Nicht immer gelingt es, im Theaterspiel die Sprachspiele Gernhardts herauszuarbeiten. Außerdem muss das Publikum erst einmal begreifen, dass die Handlung des Theaterstücks aus dem artistischen Spiel mit der Sprache besteht. Gerhardt spielt damit wie ein Kind, das mit Legobausteinen hantiert und immer wieder neu zusammensetzt. Aus dem Wörthersee wird ein „Wörtersee“, aus Raum und Zeit wird „ Reim und Zeit“, aus den Blumen des Bösen „Die Blusen des Böhmen“ und so weiter. Es dauert eine Weile, bis der theatrale Funke ins Publikum überspringt, dann folgt aber Szenenapplaus auf Szenenapplaus. Besonders bejubelt wird die Lesung in Schwäbisch der Weihnachtsgeschichte „Erna, der Baum nadelt“, in der eine Banalität zum Großereignis aufgeblasen wird. Die Schauspieler sitzen vorne am Bühnenrand, endlich einmal nahe an ihrem Publikum, das in der Stadthalle für filigranes Sprechtheater viel zu weit entfernt ist. Jetzt kann es sich die Kondschaktruppe leisten, auch die melancholischen, besinnlichen Texte in zurückhaltender Weise zu präsentieren. Sie stammen von einem Autor, der durch eine Herzoperation und einen Darmkrebs gezeichnet ist und der den nahen Tod spürt. Diese Passage macht glaubhaft, dass Gernhardt nicht nur in die Schublade des Nonsens gehört, sondern als Nachfahre von Heine und Tucholsky gehandelt wird.

Die fast depressive Stimmung darf im Sinne des Autors natürlich nicht das letzte Wort sein. Man kann sich optisch an dem Schattenspiel des Märchens „Die Waldfee und der Werbemann“ ergötzen. Dann leitet ein furioses Finale, in dem Berthold Biesinger und Gerd Plankenhorn beweisen, dass sie auch von Tuten und Blasen eine Ahnung haben, über zu einem begeisterten Schlussapplaus des erfreulich zahlreichen Publikums.

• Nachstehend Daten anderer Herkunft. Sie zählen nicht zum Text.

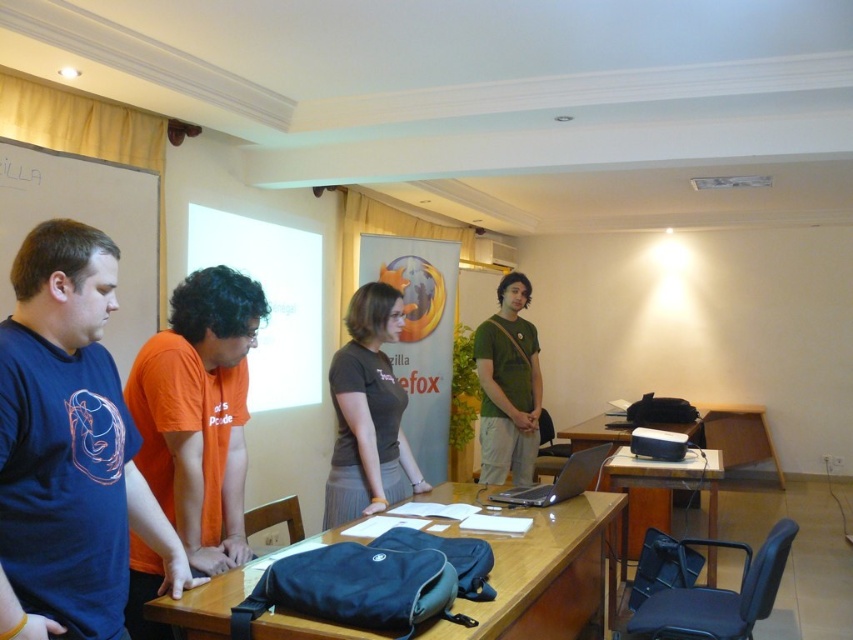
Is blue fabric bag at center closer to the viewer compared to green matte shirt at center?

Yes, it is in front of green matte shirt at center.

Does blue fabric bag at center appear under green matte shirt at center?

Yes.

Is point (572, 544) closer to viewer compared to point (512, 369)?

Yes, it is in front of point (512, 369).

I want to click on blue fabric bag at center, so click(x=548, y=573).

Is blue fabric bag at center wider than satin silver laptop at center?

Correct, the width of blue fabric bag at center exceeds that of satin silver laptop at center.

Who is positioned more to the left, blue fabric bag at center or satin silver laptop at center?

From the viewer's perspective, blue fabric bag at center appears more on the left side.

Image resolution: width=853 pixels, height=640 pixels. Find the location of `blue fabric bag at center`. blue fabric bag at center is located at coordinates (548, 573).

Locate an element on the screen. The image size is (853, 640). blue fabric bag at center is located at coordinates (548, 573).

Which of these two, matte black table at lower right or satin silver laptop at center, stands taller?

matte black table at lower right is taller.

Does matte black table at lower right appear over satin silver laptop at center?

Incorrect, matte black table at lower right is not positioned above satin silver laptop at center.

You are a GUI agent. You are given a task and a screenshot of the screen. Output one action in this format:
    pyautogui.click(x=<x>, y=<y>)
    Task: Click on the matte black table at lower right
    The height and width of the screenshot is (640, 853).
    Given the screenshot: What is the action you would take?
    pyautogui.click(x=662, y=481)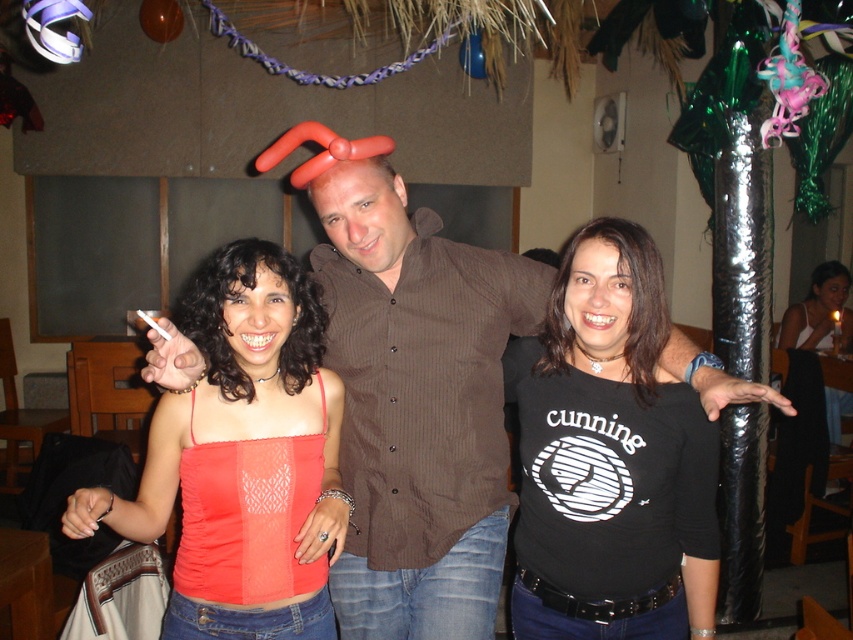
Question: Which point is farther from the camera taking this photo?

Choices:
 (A) (827, 321)
 (B) (367, 168)
 (C) (161, 470)
 (D) (595, 253)

Answer: (A)

Question: Which of these objects is positioned closest to the black matte shirt at center?

Choices:
 (A) black matte tank top at center
 (B) brown textured shirt at center
 (C) orange sheer top at center

Answer: (B)

Question: Can you confirm if black matte shirt at center is positioned to the right of black matte tank top at center?

Choices:
 (A) yes
 (B) no

Answer: (B)

Question: Which point is farther from the camera taking this photo?

Choices:
 (A) (526, 573)
 (B) (181, 614)
 (C) (360, 508)

Answer: (C)

Question: Observing the image, what is the correct spatial positioning of orange sheer top at center in reference to brown textured shirt at center?

Choices:
 (A) below
 (B) above

Answer: (A)

Question: Does orange sheer top at center appear on the right side of brown textured shirt at center?

Choices:
 (A) no
 (B) yes

Answer: (A)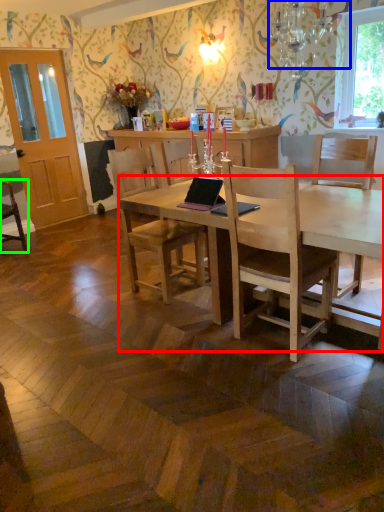
Question: Which object is positioned closest to desk (highlighted by a red box)? Select from lamp (highlighted by a blue box) and chair (highlighted by a green box).

Choices:
 (A) lamp
 (B) chair

Answer: (A)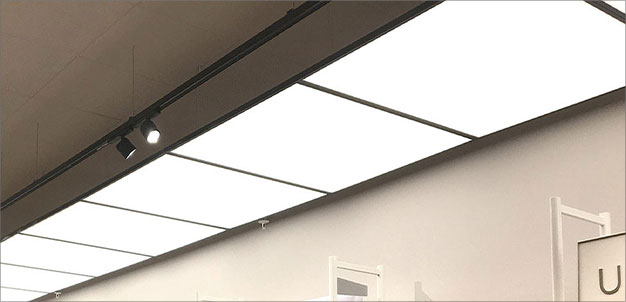
Locate an element on the screen. This screenshot has height=302, width=626. empty space below lights is located at coordinates (452, 218).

Für einen Teil des Publikums dürfte Gernhardt eine Entdeckung gewesen sein, der konstatierte: „Wer schreibt, bleibt. Wer spricht, nicht“. Die Lindenhöfer haben gesprochen, damit das, was Gernhardt geschrieben hat, bleibt. Und sie haben wieder einmal auf sich aufmerksam gemacht. Das Theater in dem Albdörfchen Melchingen hat sich in dreißig Jahren zu einem bundesweit anerkannten Regionaltheater entwickelt. Der Theatergott will, dass es in dieser Woche noch einmal in Kirchheim in unterhaltsamer Weise präsent ist, und zwar mit den beiden Gründern Uwe Zellmer und Bernhard Hurm: am Sonntag, 1. Februar, um 11Uhr in der Stadtbücherei.